### Exercise directions
Which lines of the listing hold the string "labels"? Show each of them.

________________________

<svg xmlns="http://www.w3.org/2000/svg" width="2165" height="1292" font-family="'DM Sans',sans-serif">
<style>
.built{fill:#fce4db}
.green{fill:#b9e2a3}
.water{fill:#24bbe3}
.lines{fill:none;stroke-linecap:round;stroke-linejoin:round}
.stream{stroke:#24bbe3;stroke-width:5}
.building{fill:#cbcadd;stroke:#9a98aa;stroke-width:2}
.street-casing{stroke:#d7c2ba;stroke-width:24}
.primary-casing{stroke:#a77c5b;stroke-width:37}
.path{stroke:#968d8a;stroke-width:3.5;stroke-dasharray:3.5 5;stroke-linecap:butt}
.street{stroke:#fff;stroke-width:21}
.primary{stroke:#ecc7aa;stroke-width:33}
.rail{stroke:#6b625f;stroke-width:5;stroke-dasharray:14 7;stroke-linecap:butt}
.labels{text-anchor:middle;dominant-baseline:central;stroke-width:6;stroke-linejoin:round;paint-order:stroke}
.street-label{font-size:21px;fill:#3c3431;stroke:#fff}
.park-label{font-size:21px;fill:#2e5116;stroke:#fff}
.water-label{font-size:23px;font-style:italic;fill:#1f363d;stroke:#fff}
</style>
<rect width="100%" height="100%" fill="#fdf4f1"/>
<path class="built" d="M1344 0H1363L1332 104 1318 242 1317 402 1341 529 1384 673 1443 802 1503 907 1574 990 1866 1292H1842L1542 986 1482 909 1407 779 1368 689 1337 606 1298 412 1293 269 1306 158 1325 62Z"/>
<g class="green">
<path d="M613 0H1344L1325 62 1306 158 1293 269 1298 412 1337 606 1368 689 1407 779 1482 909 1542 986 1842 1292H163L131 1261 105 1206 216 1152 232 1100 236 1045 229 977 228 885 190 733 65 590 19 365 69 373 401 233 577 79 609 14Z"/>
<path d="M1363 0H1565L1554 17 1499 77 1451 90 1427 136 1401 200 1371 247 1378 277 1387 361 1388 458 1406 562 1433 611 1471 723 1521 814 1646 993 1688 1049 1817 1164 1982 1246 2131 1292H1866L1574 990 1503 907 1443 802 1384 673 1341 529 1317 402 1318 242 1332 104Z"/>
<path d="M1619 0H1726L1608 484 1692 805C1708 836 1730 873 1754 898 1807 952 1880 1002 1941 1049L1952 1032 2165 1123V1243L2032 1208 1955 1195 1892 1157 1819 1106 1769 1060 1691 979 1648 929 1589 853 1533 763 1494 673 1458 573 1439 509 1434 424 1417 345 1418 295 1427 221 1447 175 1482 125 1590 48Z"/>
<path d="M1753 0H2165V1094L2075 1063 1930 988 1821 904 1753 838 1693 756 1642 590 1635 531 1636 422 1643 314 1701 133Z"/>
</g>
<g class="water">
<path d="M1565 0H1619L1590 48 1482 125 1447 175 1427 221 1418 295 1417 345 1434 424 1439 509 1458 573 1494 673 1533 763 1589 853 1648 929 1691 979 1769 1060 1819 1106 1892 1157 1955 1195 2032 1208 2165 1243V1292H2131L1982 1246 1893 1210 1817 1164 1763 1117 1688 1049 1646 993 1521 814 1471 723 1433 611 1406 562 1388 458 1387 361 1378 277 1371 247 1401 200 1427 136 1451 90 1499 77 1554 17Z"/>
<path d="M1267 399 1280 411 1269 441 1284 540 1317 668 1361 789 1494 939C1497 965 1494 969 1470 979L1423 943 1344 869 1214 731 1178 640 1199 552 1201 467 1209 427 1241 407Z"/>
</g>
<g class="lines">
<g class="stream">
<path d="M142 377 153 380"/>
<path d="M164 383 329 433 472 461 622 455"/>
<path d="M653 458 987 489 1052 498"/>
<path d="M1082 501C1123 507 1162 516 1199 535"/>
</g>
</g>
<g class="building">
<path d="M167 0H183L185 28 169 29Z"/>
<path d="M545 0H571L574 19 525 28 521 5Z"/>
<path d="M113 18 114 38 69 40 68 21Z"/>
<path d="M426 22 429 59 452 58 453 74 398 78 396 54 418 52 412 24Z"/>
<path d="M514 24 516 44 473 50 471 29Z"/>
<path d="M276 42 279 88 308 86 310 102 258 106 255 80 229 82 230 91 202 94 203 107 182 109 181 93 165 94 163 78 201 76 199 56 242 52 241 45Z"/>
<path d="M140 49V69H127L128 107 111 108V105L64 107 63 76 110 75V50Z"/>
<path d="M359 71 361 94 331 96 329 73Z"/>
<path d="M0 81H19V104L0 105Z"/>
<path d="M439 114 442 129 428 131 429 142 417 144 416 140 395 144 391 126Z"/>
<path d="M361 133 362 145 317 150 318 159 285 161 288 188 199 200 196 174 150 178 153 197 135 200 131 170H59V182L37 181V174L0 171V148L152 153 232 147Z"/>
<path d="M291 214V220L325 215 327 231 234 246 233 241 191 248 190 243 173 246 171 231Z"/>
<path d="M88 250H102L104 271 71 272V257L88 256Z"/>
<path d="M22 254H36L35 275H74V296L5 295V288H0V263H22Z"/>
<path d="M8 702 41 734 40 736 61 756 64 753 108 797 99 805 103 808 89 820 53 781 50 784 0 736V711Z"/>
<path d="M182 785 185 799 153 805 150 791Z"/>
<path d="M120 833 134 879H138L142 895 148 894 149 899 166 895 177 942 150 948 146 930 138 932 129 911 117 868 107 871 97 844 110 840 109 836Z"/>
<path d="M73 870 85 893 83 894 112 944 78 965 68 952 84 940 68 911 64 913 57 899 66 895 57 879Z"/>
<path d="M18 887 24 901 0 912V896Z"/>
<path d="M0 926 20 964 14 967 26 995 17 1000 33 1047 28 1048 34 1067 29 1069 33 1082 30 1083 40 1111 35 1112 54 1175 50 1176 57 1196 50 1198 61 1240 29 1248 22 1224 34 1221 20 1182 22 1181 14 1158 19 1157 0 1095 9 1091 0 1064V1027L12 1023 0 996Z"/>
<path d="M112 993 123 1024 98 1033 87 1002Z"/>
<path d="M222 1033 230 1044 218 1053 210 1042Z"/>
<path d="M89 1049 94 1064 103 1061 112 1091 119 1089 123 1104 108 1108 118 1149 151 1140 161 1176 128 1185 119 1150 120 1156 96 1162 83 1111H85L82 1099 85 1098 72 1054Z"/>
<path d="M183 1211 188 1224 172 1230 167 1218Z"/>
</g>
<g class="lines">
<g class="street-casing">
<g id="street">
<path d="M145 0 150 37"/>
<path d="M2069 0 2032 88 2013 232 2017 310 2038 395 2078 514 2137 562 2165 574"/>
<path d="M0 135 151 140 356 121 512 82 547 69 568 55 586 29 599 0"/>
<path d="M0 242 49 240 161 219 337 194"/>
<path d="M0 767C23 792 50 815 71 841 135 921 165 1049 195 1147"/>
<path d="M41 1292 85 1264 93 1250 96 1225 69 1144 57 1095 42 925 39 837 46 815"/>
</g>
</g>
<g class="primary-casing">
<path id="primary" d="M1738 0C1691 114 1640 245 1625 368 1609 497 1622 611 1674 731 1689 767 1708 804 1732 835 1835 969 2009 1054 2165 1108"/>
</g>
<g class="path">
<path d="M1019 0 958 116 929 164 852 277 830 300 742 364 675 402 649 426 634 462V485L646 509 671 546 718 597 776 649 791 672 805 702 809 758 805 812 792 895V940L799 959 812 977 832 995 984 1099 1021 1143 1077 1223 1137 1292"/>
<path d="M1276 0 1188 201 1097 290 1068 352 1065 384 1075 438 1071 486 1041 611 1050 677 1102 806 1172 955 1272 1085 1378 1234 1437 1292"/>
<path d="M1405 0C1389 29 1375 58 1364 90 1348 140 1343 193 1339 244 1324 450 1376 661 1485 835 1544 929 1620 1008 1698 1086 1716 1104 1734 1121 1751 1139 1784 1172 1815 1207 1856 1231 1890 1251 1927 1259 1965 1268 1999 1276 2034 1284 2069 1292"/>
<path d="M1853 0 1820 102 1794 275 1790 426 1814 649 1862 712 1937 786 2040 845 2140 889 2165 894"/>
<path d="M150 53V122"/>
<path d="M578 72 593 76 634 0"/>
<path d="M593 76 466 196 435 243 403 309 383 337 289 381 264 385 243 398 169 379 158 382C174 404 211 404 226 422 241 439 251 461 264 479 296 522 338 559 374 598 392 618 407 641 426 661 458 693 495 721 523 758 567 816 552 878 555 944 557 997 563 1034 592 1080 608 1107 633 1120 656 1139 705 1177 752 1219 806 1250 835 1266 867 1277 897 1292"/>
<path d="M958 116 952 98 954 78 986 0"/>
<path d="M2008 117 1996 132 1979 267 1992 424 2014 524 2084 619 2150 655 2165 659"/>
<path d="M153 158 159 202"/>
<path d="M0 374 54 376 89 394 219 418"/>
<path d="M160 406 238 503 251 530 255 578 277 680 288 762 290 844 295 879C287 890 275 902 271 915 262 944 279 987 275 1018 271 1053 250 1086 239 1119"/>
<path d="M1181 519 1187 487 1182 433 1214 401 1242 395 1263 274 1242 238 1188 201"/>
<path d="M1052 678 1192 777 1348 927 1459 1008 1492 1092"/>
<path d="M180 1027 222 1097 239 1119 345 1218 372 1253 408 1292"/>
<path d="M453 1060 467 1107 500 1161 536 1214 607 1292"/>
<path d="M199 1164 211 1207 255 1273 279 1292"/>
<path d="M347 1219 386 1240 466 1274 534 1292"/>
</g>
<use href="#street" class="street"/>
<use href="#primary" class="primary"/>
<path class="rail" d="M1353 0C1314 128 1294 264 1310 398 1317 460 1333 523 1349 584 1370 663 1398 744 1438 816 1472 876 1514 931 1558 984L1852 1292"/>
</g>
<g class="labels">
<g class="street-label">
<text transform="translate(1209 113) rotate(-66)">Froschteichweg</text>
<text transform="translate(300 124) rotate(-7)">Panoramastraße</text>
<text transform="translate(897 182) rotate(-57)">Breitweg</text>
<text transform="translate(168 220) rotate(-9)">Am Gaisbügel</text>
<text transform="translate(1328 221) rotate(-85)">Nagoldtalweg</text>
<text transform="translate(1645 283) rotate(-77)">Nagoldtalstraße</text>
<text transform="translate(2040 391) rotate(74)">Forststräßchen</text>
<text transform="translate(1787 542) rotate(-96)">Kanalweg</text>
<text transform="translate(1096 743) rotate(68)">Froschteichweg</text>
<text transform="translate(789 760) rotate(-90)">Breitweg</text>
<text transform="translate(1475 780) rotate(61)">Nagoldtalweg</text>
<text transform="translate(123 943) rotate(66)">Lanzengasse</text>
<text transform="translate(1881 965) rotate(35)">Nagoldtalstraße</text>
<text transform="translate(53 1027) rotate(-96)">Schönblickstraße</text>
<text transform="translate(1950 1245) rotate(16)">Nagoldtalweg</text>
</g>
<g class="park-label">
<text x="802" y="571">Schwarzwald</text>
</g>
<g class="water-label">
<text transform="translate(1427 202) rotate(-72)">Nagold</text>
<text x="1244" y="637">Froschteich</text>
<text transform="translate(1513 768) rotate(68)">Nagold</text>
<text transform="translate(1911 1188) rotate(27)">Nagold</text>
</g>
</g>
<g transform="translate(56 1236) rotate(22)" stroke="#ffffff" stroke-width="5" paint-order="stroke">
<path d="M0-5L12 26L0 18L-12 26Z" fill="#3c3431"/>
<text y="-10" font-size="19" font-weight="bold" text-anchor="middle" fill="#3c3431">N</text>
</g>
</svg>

________________________

### Your response
.labels{text-anchor:middle;dominant-baseline:central;stroke-width:6;stroke-linejoin:round;paint-order:stroke}
<g class="labels">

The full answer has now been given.